Hypomyelination with atrophy of the basal ganglia and cerebellum (H-ABC) has recently been associated with a single heterozygous p.D249N mutation in TUBB4A. We describe two novel mutations in this gene. A p.C239F mutation was found in one of the originally described H-ABC patients, for whom we provide follow-up 11 years after the original publication. The second novel mutation, p.R262H, was found in a patient with a typical clinical presentation for H-ABC, but with a novel neuroimaging phenotype, given the absence of atrophy of the putamen and caudate nucleus despite 7 years of follow-up. The recent recognition of TUBB4A mutations as the underlying etiology of H-ABC will likely lead to the identification of subtler clinical and neuroimaging presentations of this disorder, like in our third patient. Thus mutations in this gene should be suspected in any patient with hypomyelination, regardless of the long-term presence of neostriatal atrophy.
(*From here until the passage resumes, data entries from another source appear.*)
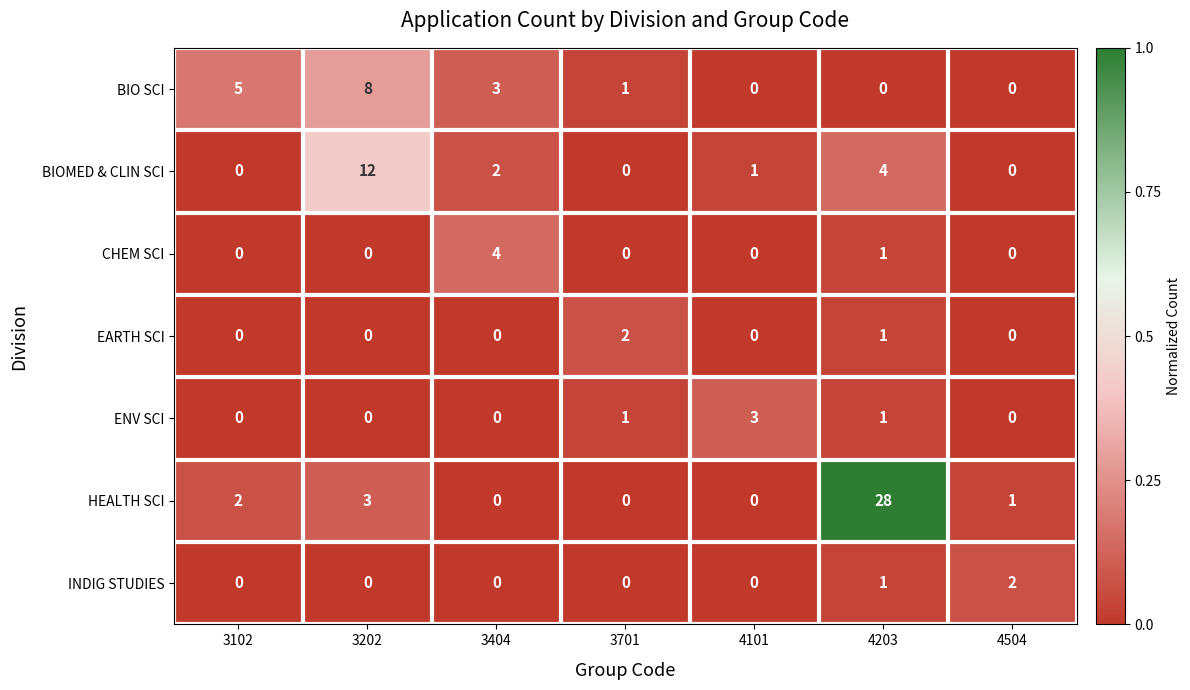

The value of ENV SCI at 4101 is 1. True or false?

False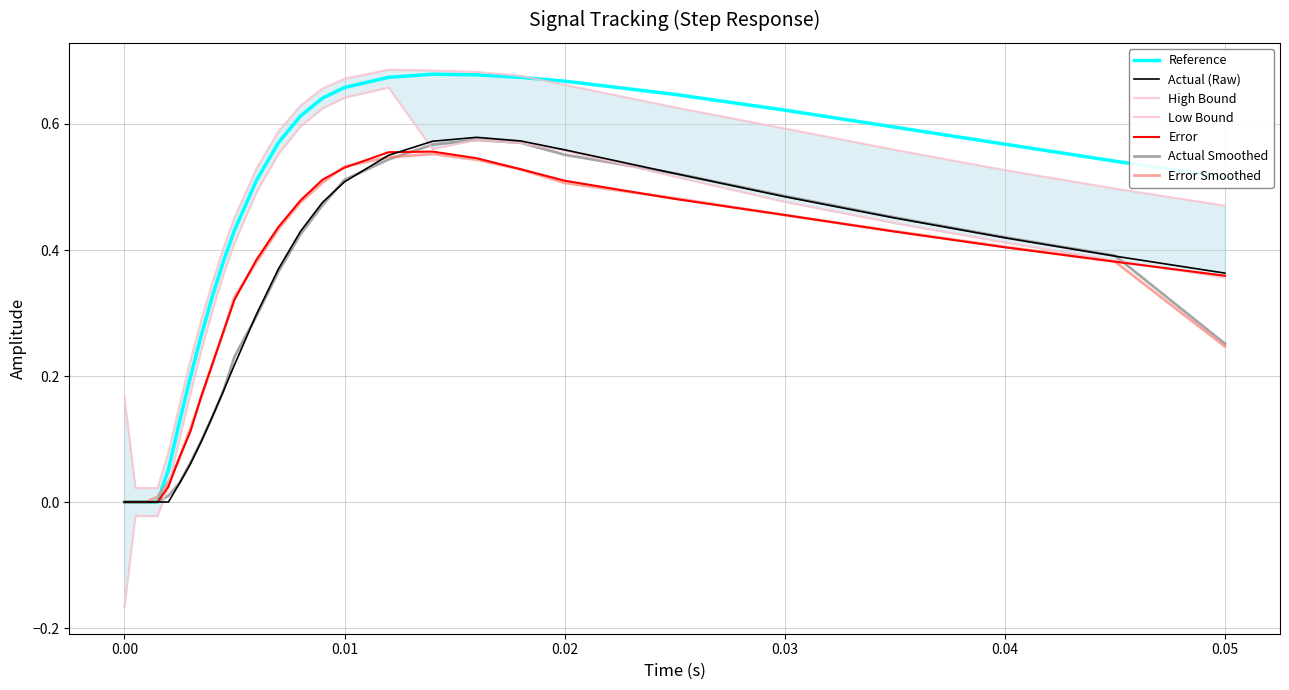

Is the value of actual at error greater than the value of low at low?

Yes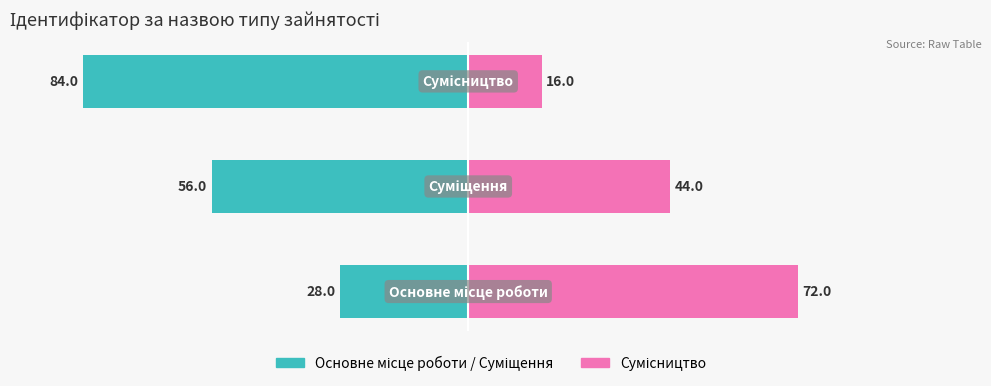

How many values in the Основне/Суміщення series exceed -56?

1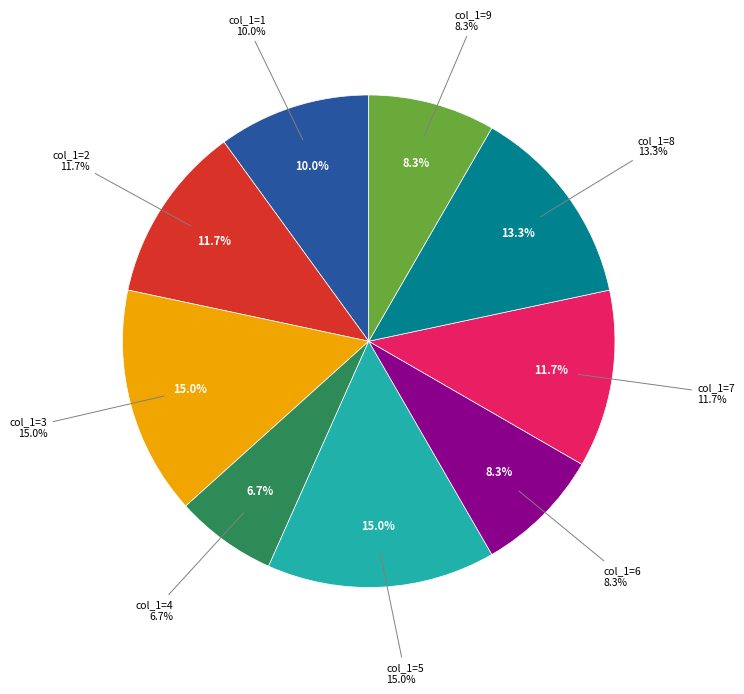

Does 1 account for over 50% of the chart?

No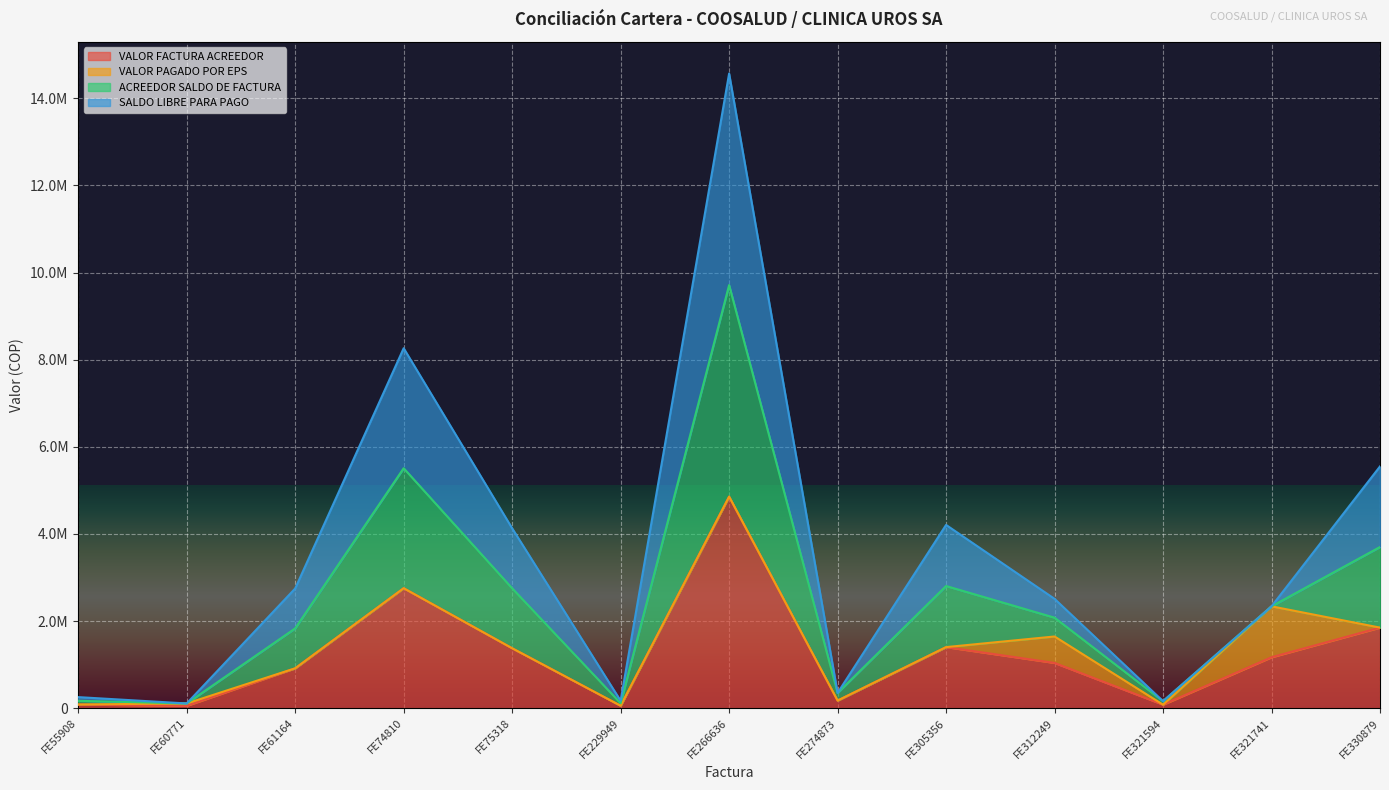

How many values in the VALOR FACTURA ACREEDOR series exceed 1039048?

6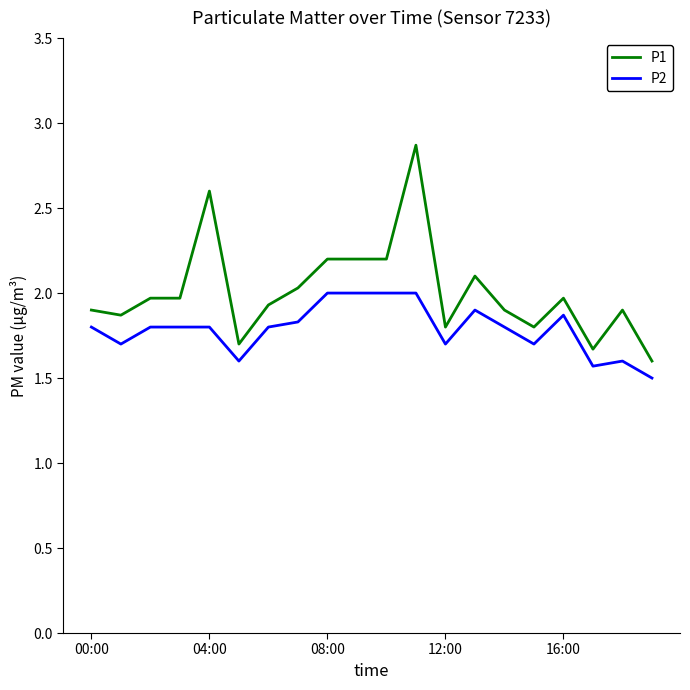

True or false: P2 and P1 cross at least once.

False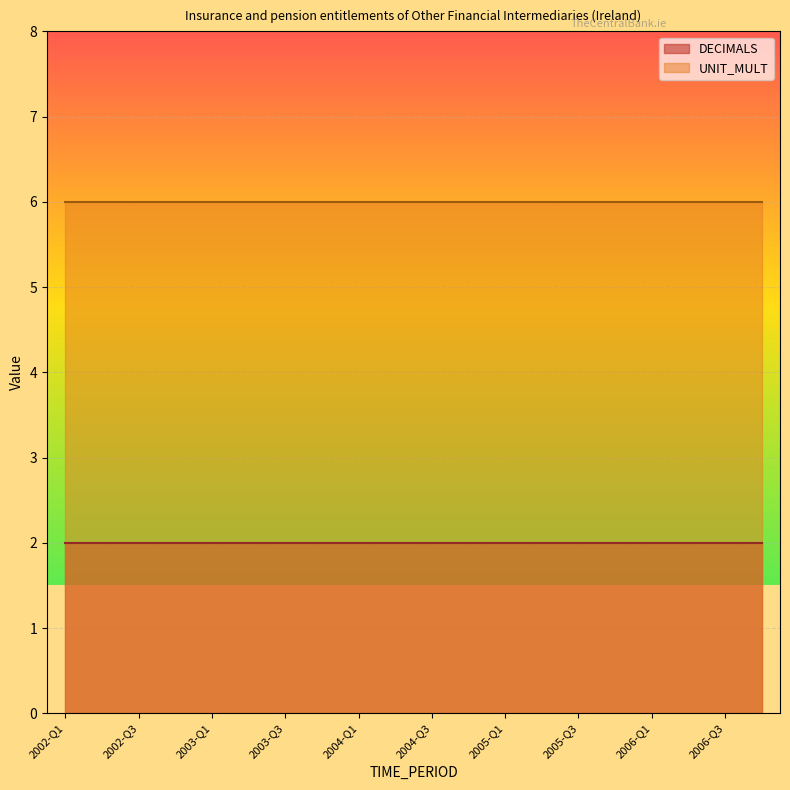

Rank the categories by UNIT_MULT value from highest to lowest.

2002-Q1, 2002-Q2, 2002-Q3, 2002-Q4, 2003-Q1, 2003-Q2, 2003-Q3, 2003-Q4, 2004-Q1, 2004-Q2, 2004-Q3, 2004-Q4, 2005-Q1, 2005-Q2, 2005-Q3, 2005-Q4, 2006-Q1, 2006-Q2, 2006-Q3, 2006-Q4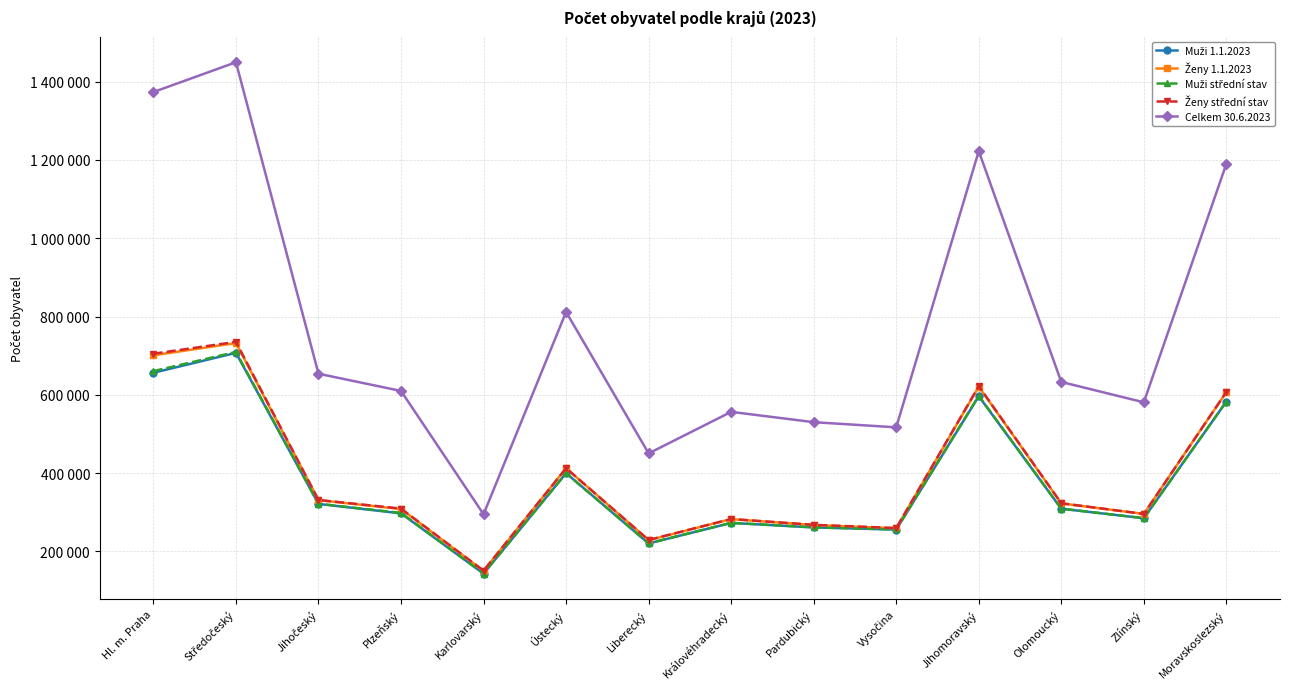

Which series has the largest total across all categories?

Celkem 30.6.2023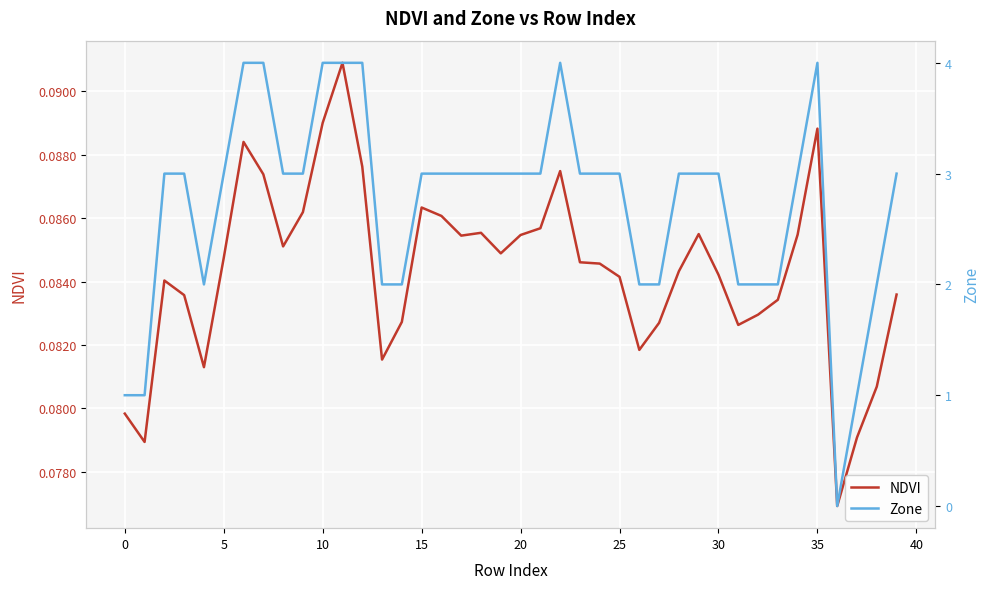

Which series ends up on top after the final intersection of NDVI and Zone?

Zone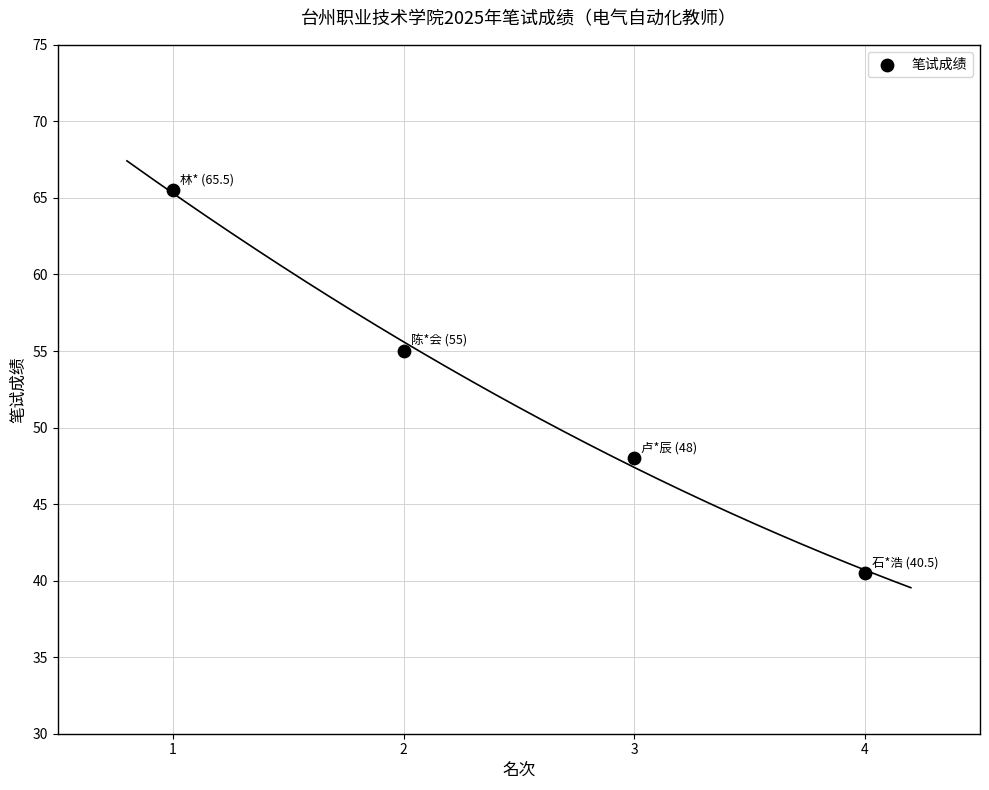

What Y value in the scatter plot is closest to 53?

55.0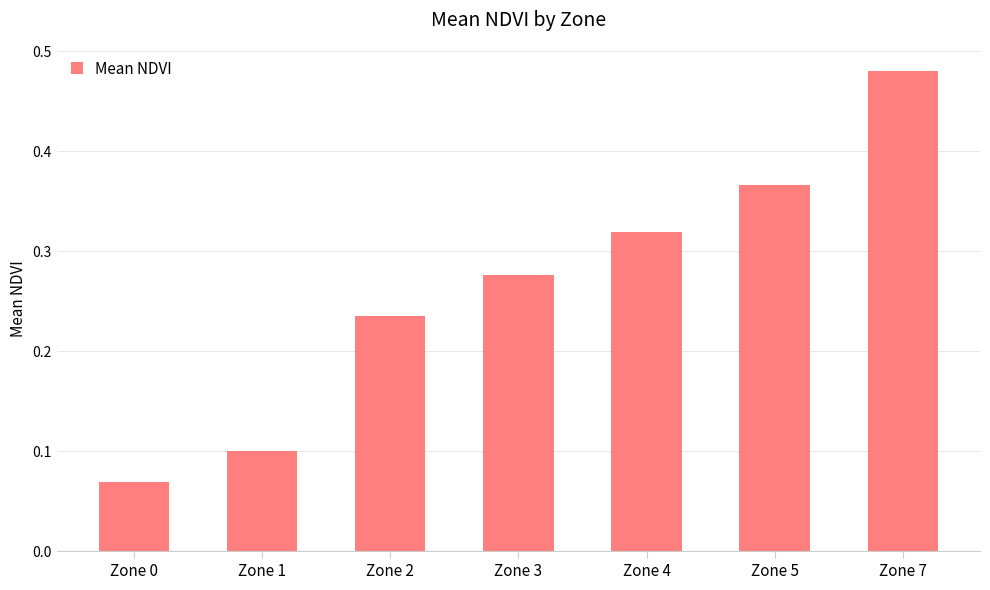

What is the sum of all values?

1.8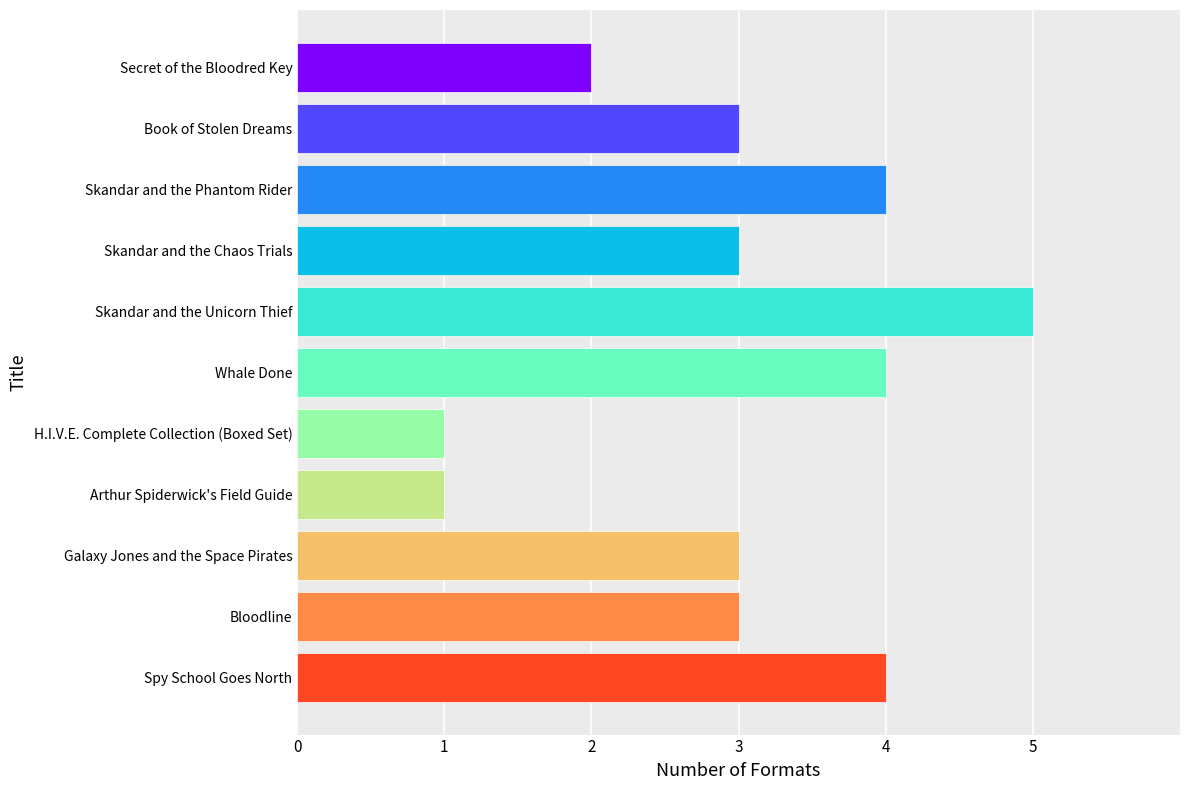

What is the ratio of the value at Skandar and the Unicorn Thief to the value at Book of Stolen Dreams?

1.7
Keywords: TUBB4A; hypomyelination with atrophy of the basal ganglia and cerebellum; tubulin beta 4.

FIG. 1.

A: Midsagittal T1- and (B) axial T2-weighted images of patient 1 at the age of 11 months show diffuse T2-hyperintense signal of the white matter, very small and T2-hyperintense caudate nuclei (arrows) and normal size of cerebellum, thalami and globi pallidi, while the putamina are completely atrophic and not visible. C: Midsagittal T1- and (D) axial T2-weighted follow-up images at the age of 9.8 years demonstrate atrophy of the cerebellum (arrows), unchanged diffuse T2-hyperintense signal of the white matter consistent with hypomyelination, decreased amount of white matter leading to cerebral atrophy and enlargement of the lateral ventricles, progressive atrophy of the head of the caudate nuclei (not visible anymore), mild reduction in size of the thalami, normal size of globi pallidi, and mild pontine atrophy (arrowhead). E: Midsagittal T1- and (F) axial T2-weighted images of Patient 2 at the age of 2.7 years reveal cerebellar atrophy superimposed on a small (hypoplastic) cerebellar vermis, mild atrophy of caudate nuclei (arrows) and putamina (arrowheads) that lack their normal intermediate signal intensity, and normal size of thalami and globi pallidi. G: Midsagittal T1- and (H) axial T2-weighted follow-up images at the age of 8.2 years show unchanged atrophy of the cerebellum and diffuse T2-hyperintense signal of the white matter consistent with hypomyelination, stable amount of white matter, progressive atrophy and loss of intermediate signal intensity of caudate nuclei (arrows) and putamina, subtle decrease in size of the thalami and normal size of globi pallidi. I: Midsagittal T1- and (J) axial T2-weighted images of patient 3 at age 2 years demonstrate diffuse T2-hyperintense signal of the cortical and subcortical white matter, T2-hypointense signal in the posterior limb of the internal capsule as well as genu and splenium of the corpus callosum, and normal signal intensity and size of thalami, normal signal intensity, but a rather globular appearance of the basal ganglia (arrows and arrowheads in J), and mild atrophy of the anterior vermis (arrow in I). K: Midsagittal T1- and (L) axial T2-weighted follow-up images at age 8.7 years reveal progressive cerebellar atrophy, unchanged signal intensity of the white matter consistent with hypomyelination, decreased amount of white matter with secondary cerebral atrophy and ventricular enlargement, and unchanged size and signal of basal ganglia (arrows and arrowheads) and thalami.

FIG. 2.

Multiple sequence alignment and Sanger sequencing of the two novel mutations. A: Multiple protein sequence alignment over the changed amino acids is shown from human to fish. B: Chromatogram of the novel p.C239F mutation. C: Chromatogram of the novel p.R262H mutation.